プライベートも構わず自身のすべてを、仕事に捧げるような生き方は、ほとほと疲れてしまうのだ。
過労の末にうつ病を発症して「燃え尽き(バーンアウト)症候群」におちいるからと注意を促している。
さて、
戦前は「教養」というものが高く評価されて、仕事に役立ったものだったが、
世間で学歴が重視され、教育が行き渡ると、「教養」に変わるものとして、コミュ力が台頭してくる。
つまるところ、ビジネスは人付き合いなので当たり前のことなのだが、
物知りや蘊蓄は、処世術に取って代わられる。
やっぱりコスパが悪いからなのだろうか。
目の前の難題を、手っ取り早く解決する方向に向かい出す。
そうすると、「市場原理」という見えない神の手が、最優先されて大手を振って闊歩するようになる。
人びとは、その風潮にたいして「新自由主義」というレッテルを貼って、肯定的にとりくむようになる。
自分のキャリアは自己責任でつくるという足枷をみずから課して、所属会社をあてにせずに、会社への忠誠心を失ってゆく。
非正規雇用には、たしかに新しい形の「自由」はあったが、その代償は想像以上に大きかった。
しかし、日本は国を挙げて、「好き」を仕事にしようと、つまりは仕事で自分の理想を実現しようと無責任なことをそそのかすようになる。
その結果、まじめな「夢追い人」は狭き門をくぐることが叶わずに、こぞって夢叶わず、大量のニートを生んでしまった。
やりたいことを追求するあまり、甘んじてフリーターの立場をえらぶクソ真面目な人びとも多かった。
「失われた30年」と云われる不景気時代が、個々の夢追い人に苛烈な壁となってあらわれる。

## 抽出資料
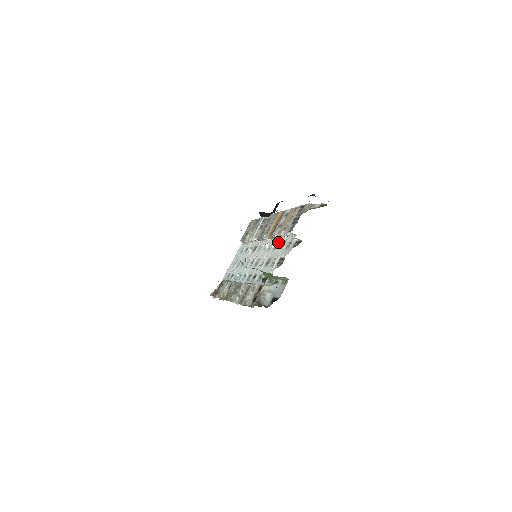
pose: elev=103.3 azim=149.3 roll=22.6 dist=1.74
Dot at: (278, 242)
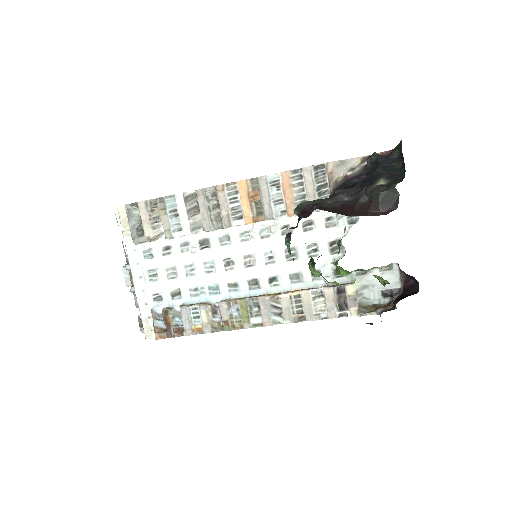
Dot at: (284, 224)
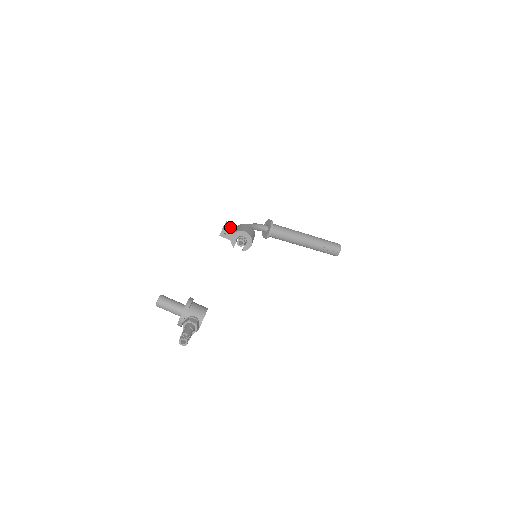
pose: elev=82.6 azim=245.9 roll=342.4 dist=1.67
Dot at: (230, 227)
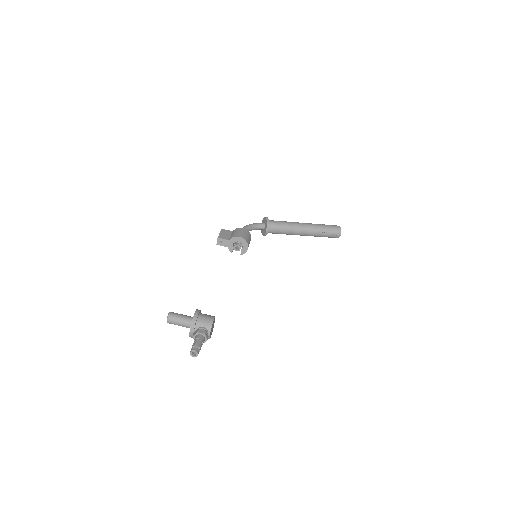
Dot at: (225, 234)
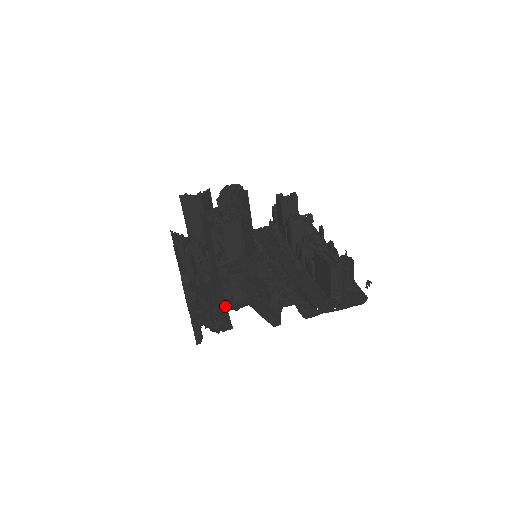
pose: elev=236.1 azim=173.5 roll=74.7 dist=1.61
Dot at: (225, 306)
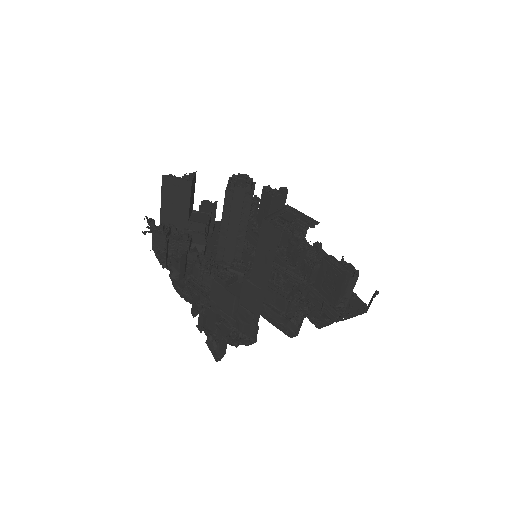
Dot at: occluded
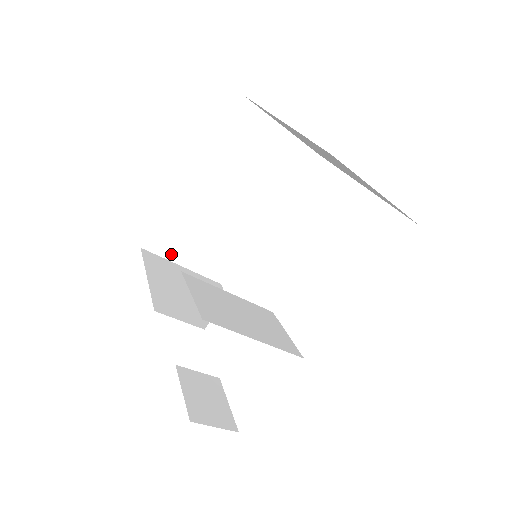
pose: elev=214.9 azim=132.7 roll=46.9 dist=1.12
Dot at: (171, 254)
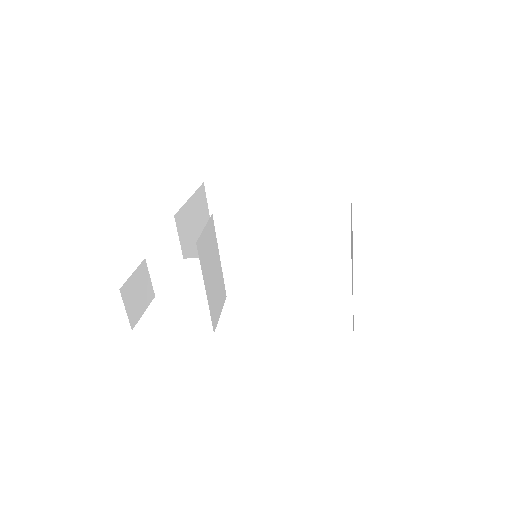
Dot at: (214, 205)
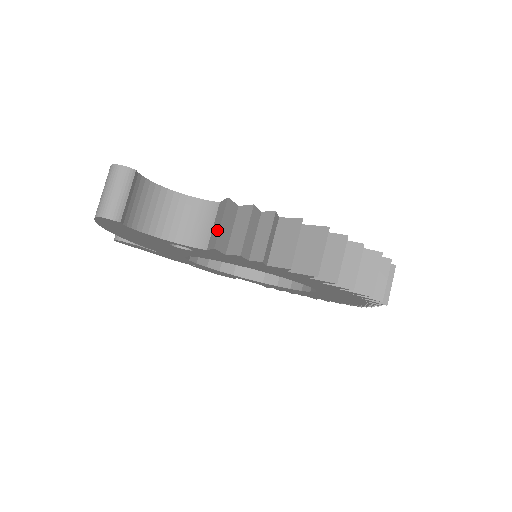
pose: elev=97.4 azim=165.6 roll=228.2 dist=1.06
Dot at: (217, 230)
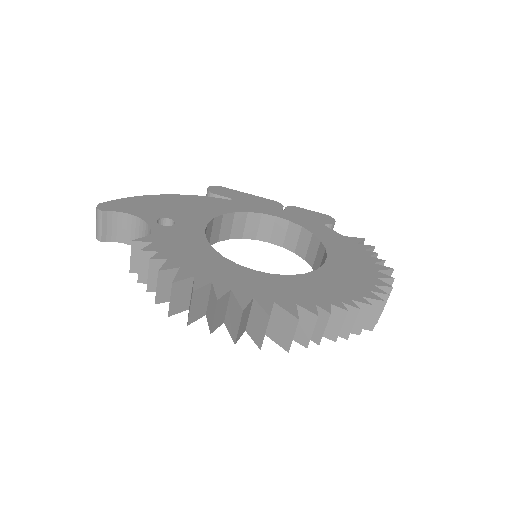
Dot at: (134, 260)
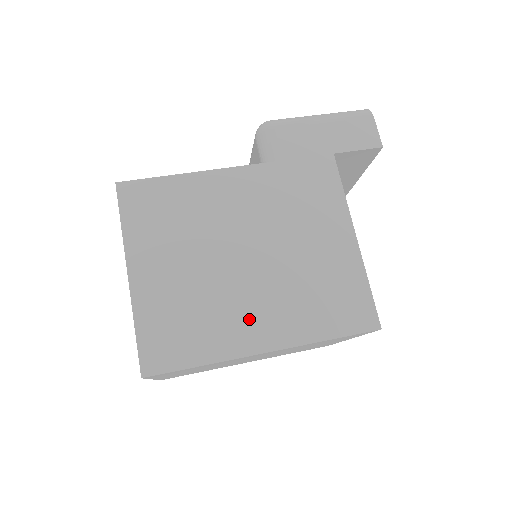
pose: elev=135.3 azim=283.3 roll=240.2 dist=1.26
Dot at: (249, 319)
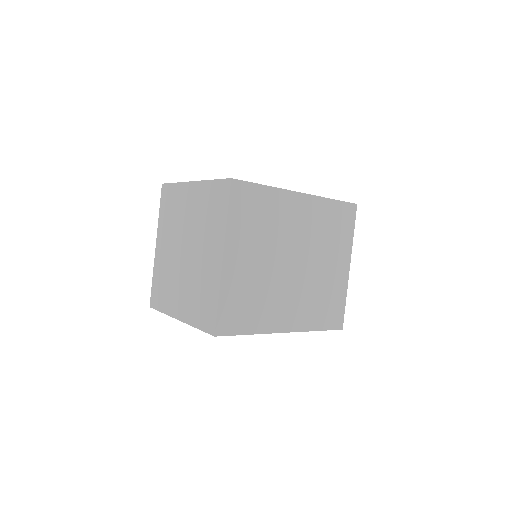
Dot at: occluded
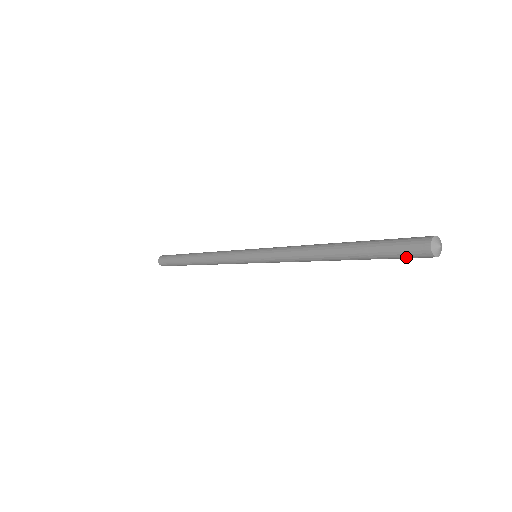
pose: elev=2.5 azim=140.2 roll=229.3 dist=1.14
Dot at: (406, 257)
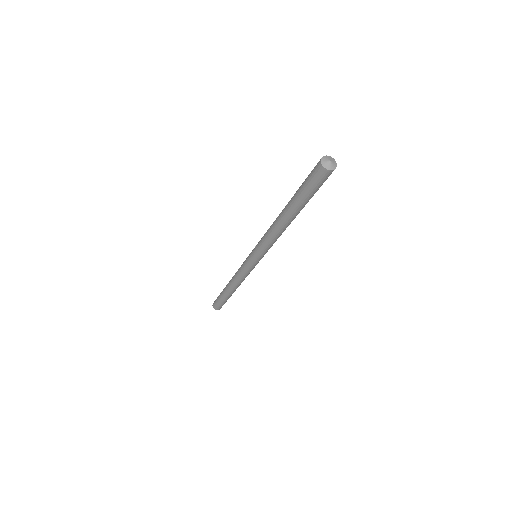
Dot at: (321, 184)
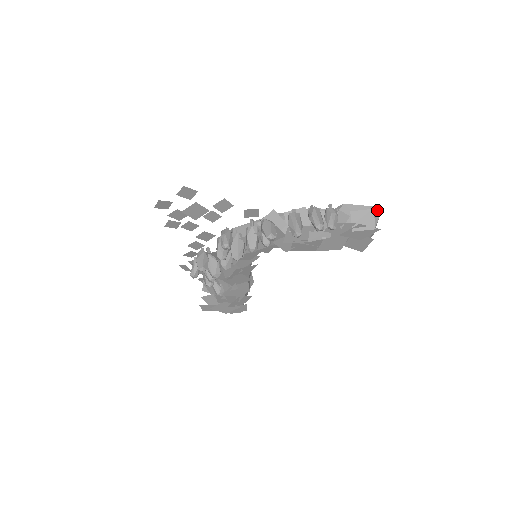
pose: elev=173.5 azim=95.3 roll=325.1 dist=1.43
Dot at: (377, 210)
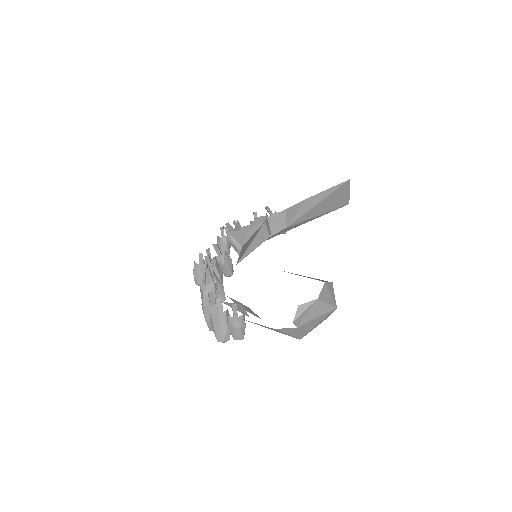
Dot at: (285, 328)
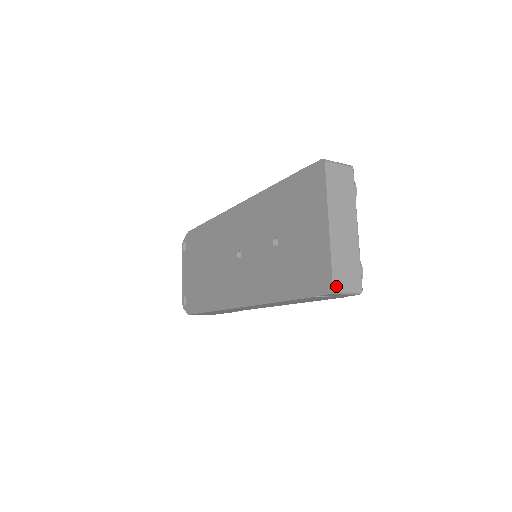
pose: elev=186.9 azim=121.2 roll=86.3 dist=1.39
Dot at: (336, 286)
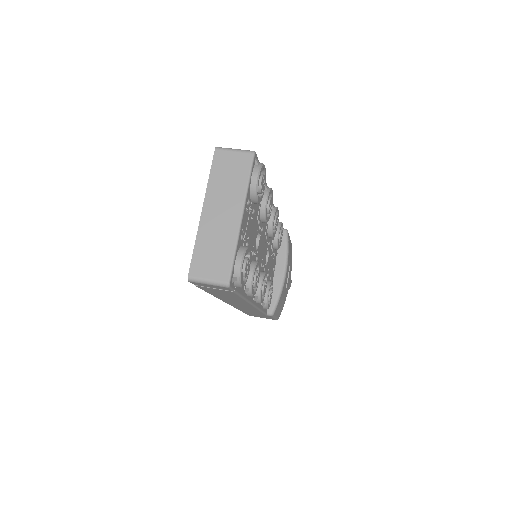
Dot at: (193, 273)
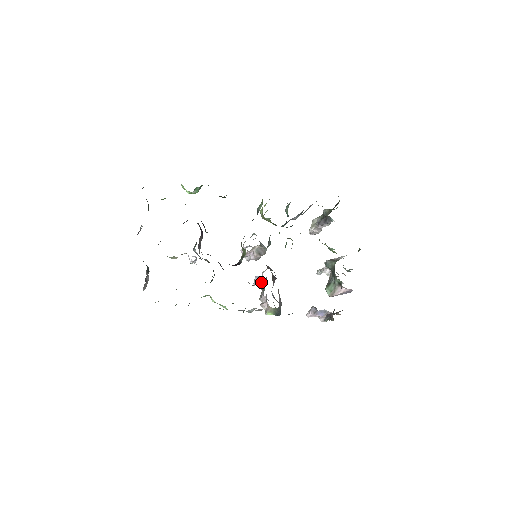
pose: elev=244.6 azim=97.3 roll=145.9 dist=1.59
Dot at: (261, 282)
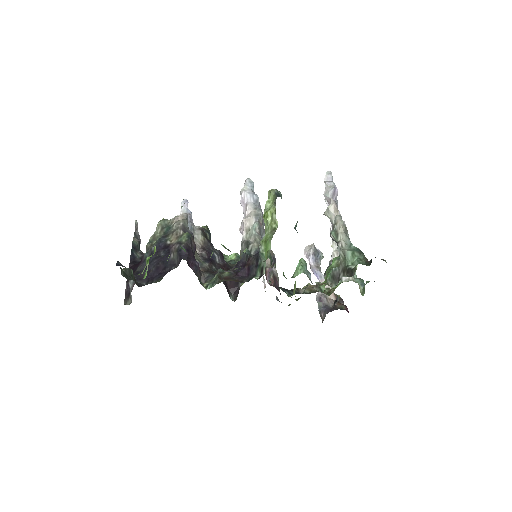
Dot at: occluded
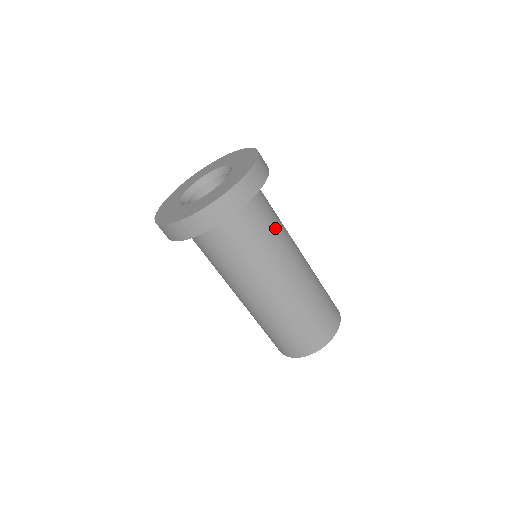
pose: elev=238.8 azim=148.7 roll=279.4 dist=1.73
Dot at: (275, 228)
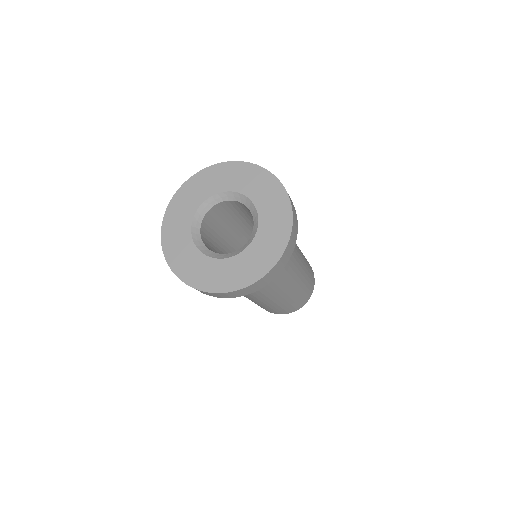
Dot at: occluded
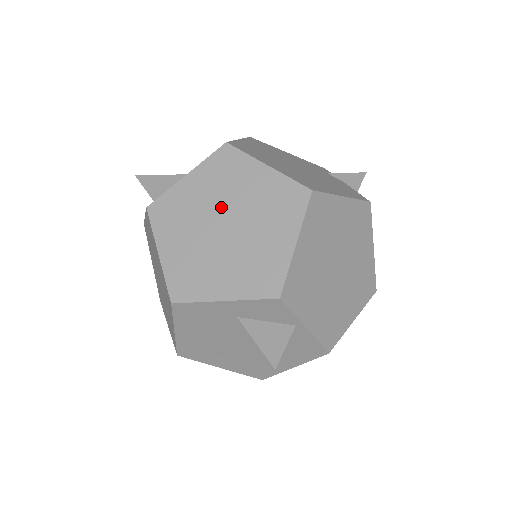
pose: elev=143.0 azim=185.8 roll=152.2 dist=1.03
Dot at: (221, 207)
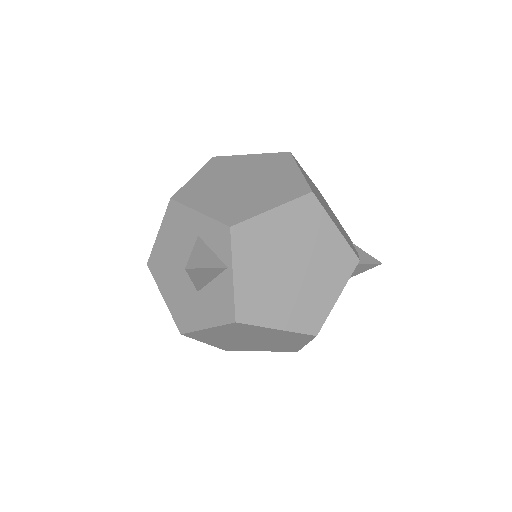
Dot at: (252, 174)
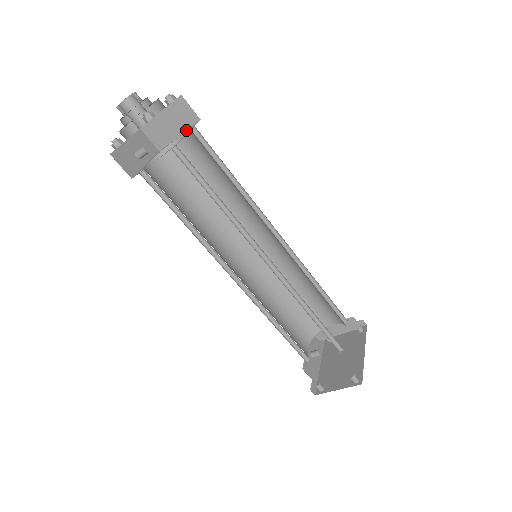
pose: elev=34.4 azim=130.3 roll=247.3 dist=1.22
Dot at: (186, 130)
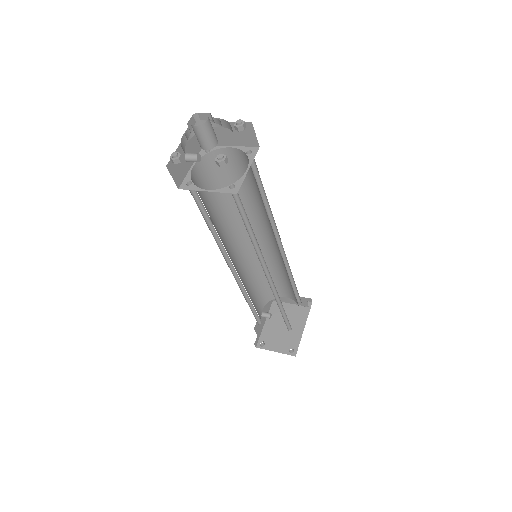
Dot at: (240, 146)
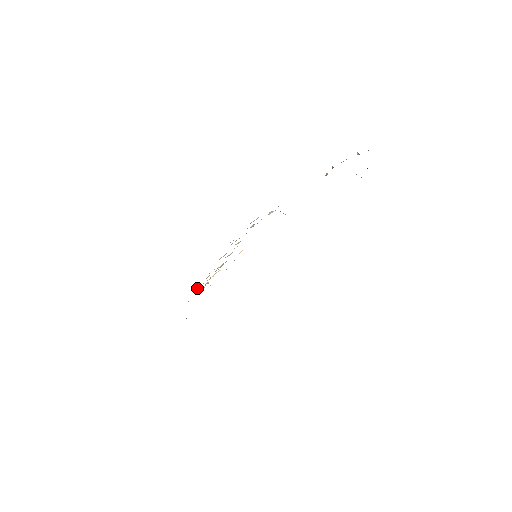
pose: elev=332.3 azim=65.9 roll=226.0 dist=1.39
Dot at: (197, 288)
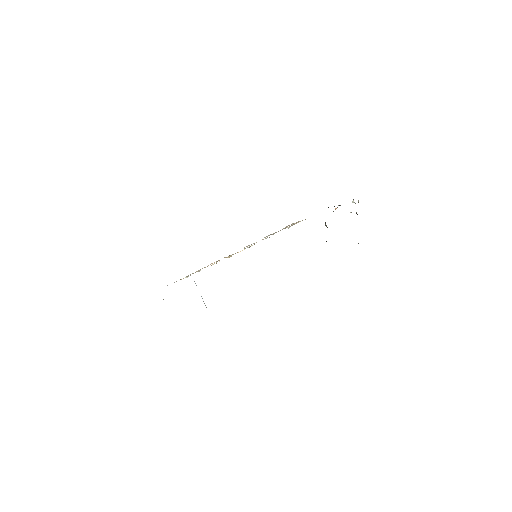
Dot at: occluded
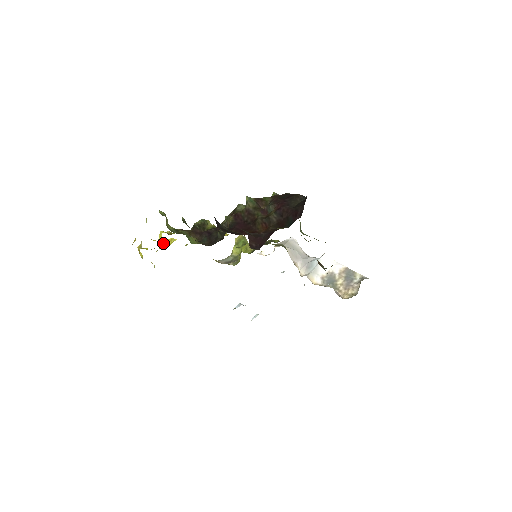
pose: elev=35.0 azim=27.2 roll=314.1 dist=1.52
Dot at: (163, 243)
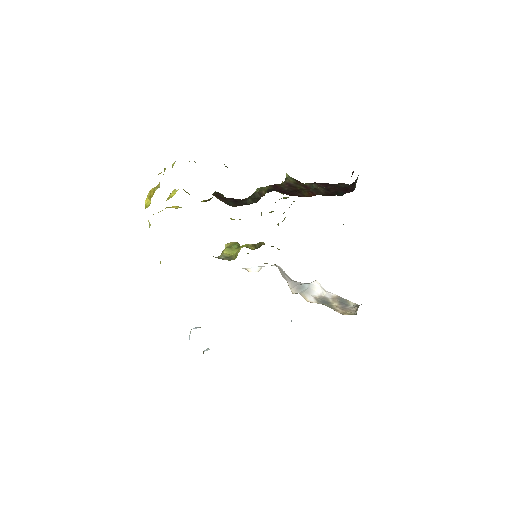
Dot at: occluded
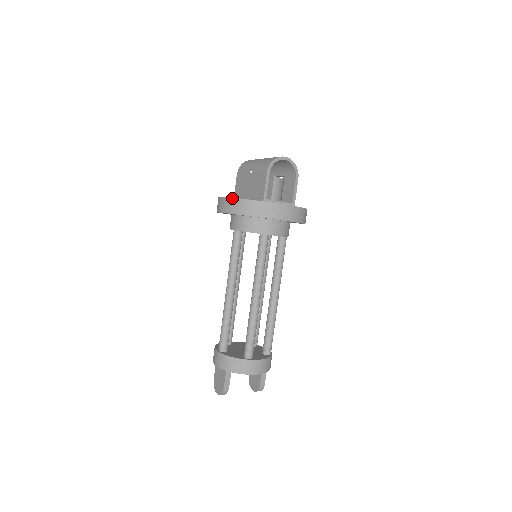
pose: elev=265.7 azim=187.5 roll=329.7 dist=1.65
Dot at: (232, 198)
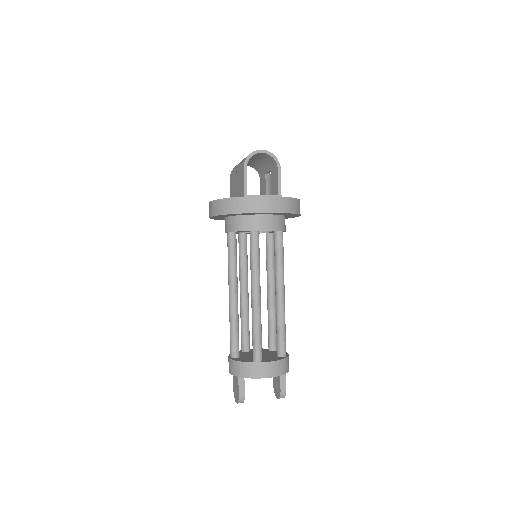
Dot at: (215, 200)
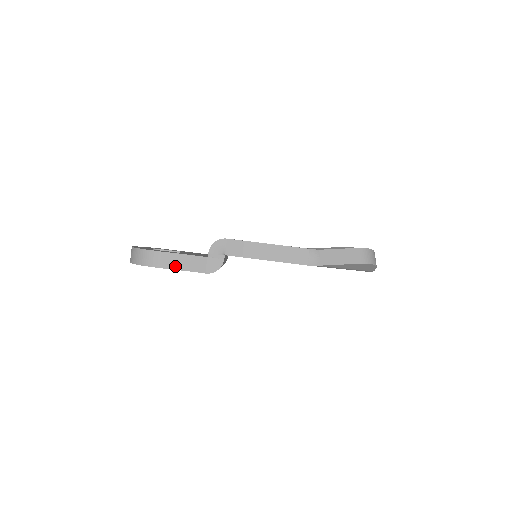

## 演習課題
原文のうち「目の前の難題を、手っ取り早く解決する方向に向かい出す。」で始まり「ことをそそのかすようになる。」で終わる部分を、「非正規雇用」を「派遣労働」に差し替えて書き出してもらえますか？ 原文に書かれている内容だけを手がかりにしてください。

## 課題の解答
目の前の難題を、手っ取り早く解決する方向に向かい出す。
そうすると、「市場原理」という見えない神の手が、最優先されて大手を振って闊歩するようになる。
人びとは、その風潮にたいして「新自由主義」というレッテルを貼って、肯定的にとりくむようになる。
自分のキャリアは自己責任でつくるという足枷をみずから課して、所属会社をあてにせずに、会社への忠誠心を失ってゆく。
派遣労働には、たしかに新しい形の「自由」はあったが、その代償は想像以上に大きかった。
しかし、日本は国を挙げて、「好き」を仕事にしようと、つまりは仕事で自分の理想を実現しようと無責任なことをそそのかすようになる。